In response to whether the peace prayer meeting with Israeli and Palestinian presidents this June was a failure given the fresh fighting in Gaza, the Pontiff said it was “absolutely not” since “these two men are men of peace, they are men who believe in God and they have dialogue, negotiation, and peace.”
When asked about torture, he said: “Today, torture is almost the norm in intelligence operations and some judicial processes,” and added “torture is a sin against humanity, it is a crime against humanity.”
With regard to the Holy See’s relationship with China and the Pope possibly visiting the nation, he said: “If I want to go to China? For sure! Tomorrow!”
“We respect the Chinese people. The Church only asks for liberty for its task, for its work. There’s no other condition,” he continued. “The Holy See is always open to contacts. Always. Because it has a true esteem for the Chinese people.”

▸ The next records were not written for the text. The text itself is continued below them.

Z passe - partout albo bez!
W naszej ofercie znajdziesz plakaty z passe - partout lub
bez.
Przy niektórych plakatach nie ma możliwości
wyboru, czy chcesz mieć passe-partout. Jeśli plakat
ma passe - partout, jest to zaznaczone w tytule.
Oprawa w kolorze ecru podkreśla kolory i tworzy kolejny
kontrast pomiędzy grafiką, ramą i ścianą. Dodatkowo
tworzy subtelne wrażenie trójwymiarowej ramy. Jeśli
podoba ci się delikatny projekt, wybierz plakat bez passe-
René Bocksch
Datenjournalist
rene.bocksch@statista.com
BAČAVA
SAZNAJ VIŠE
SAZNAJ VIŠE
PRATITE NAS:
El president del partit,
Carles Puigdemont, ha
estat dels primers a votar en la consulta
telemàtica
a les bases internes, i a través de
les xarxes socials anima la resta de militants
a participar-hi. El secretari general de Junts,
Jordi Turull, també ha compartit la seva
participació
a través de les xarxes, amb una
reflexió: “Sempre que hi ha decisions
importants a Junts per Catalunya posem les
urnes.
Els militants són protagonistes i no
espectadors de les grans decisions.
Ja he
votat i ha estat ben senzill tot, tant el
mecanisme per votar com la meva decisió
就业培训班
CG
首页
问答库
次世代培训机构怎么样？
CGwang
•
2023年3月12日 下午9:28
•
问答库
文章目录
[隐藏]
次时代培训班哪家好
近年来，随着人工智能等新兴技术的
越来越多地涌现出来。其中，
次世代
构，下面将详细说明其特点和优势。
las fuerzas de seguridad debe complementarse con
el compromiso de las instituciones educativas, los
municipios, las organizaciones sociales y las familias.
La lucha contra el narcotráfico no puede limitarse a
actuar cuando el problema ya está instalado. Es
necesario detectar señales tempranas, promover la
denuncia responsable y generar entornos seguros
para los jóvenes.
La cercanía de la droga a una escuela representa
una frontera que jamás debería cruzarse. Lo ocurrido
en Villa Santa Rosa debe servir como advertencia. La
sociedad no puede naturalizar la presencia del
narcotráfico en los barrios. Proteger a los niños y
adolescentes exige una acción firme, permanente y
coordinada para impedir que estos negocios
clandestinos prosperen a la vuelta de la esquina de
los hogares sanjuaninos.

The Pope mentioned his September trip to Albania and said that next year he would like to go to Philadelphia, for the meeting of the families. “Then, I have been invited by the President of the United States to the American Congress. And also the Secretary General of the United Nations has also invited me to the Secretariat of the UN in New York. So maybe the three cities together.”
“Then there’s Mexico,” the Pope added, “The Mexicans want me to go to the Shrine of Our Lady of Guadalupe, so we could take advantage of that too (during the US visit), but it’s not certain.”

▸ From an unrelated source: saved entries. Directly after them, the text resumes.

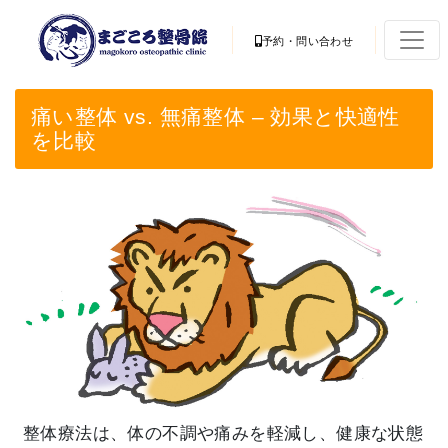
予約・問い合わせ
痛い整体 vs. 無痛整体 – 効果と快適性
を比較
整体療法は、体の不調や痛みを軽減し、
健康な状態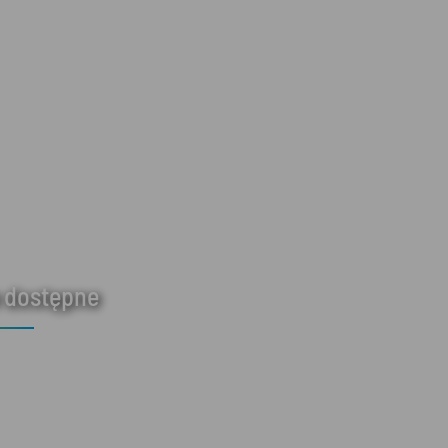
 dostępne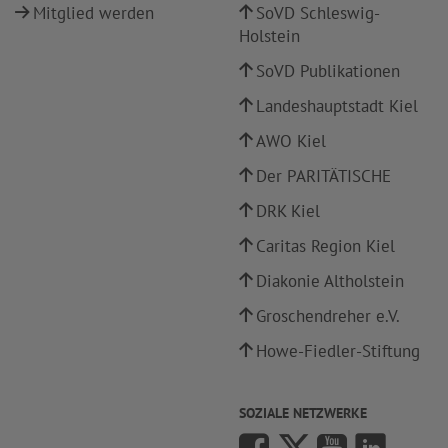
Mitglied werden
SoVD Schleswig-
Holstein
SoVD Publikationen
Landeshauptstadt Kiel
AWO Kiel
Der PARITÄTISCHE
DRK Kiel
Caritas Region Kiel
Diakonie Altholstein
Groschendreher e.V.
Howe-Fiedler-Stiftung
SOZIALE NETZWERKE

When asked whether Spain can have hope that he will visit Avila in 2015, the Pontiff responded, “Yes” they can have hope, but there is not a definitive decision yet.

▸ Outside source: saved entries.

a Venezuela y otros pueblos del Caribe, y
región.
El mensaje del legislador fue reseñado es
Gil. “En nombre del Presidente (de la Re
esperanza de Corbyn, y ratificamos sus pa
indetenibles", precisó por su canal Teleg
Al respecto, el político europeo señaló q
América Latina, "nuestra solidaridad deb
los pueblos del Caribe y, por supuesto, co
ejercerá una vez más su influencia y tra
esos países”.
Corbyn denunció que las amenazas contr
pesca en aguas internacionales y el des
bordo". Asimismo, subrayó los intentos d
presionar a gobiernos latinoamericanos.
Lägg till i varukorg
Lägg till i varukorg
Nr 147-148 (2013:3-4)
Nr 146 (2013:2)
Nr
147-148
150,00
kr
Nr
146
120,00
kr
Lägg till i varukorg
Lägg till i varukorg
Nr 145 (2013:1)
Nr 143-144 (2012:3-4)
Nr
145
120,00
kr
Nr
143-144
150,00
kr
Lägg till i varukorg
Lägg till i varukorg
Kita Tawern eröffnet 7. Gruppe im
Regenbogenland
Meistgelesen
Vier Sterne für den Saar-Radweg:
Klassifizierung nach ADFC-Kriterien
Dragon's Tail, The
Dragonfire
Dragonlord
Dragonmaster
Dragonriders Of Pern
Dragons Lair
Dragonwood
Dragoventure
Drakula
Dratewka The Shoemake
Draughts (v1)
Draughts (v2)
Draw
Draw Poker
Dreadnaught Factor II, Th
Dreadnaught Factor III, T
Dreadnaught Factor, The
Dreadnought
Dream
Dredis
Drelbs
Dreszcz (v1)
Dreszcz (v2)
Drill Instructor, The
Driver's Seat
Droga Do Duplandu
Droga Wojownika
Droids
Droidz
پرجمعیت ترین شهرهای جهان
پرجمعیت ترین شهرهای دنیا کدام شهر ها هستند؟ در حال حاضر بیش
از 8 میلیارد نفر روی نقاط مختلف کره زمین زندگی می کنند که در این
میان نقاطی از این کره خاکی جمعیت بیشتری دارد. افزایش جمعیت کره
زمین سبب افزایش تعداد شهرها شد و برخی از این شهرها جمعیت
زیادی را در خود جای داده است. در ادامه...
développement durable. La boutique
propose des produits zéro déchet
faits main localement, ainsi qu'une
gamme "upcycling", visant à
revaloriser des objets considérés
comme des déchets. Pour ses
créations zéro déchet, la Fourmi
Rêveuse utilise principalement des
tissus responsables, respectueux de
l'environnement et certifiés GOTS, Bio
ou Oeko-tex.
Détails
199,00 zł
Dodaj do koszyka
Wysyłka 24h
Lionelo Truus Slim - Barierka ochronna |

Francis spoke about his good relationship with Benedict XVI, and again inferring that he, too, would resign the papacy if he found himself unable to continue. “I would do the same! I would do the same,” he said. “I would pray, but I would do the same.”
Turning to the upcoming encyclical dedicated to the protection of creation, he said he has been talking a lot about it with Cardinal Turkson, president of the Pontifical Council for Justice and Peace, and has asked him to gather all the input that has arrived.
“Four days before the trip,” he said, “Cardinal Turkson brought me the first draft. It’s as thick as this. I’d say it’s about a third longer than Evangelii Gaudium. It’s the first draft. It’s not an easy question because, on the custody of creation, and ecology, also human ecology, one can talk with a certain security up to a certain point, but then the scientific hypotheses come, some sufficiently secure, others not. “
“In an encyclical like this,” he said, “which has to be magisterial, one can only go forward on the things that are sure, the things that are secure. If the Pope says the centre of the universe is the earth and not the sun, he’s wrong because he says a thing that is scientifically not right. That’s what happens now. So we have to do the study now, number by number, and I believe it will become smaller. But going to the essentials, to that which one can affirm with security,” he said. “It has to be secure.”
The Pope also said the beatification process of the Salvadoran archbishop Oscar Romero is now “unblocked”, and reflected on his meeting with relatives of the Sewol ferry sinking in Korea.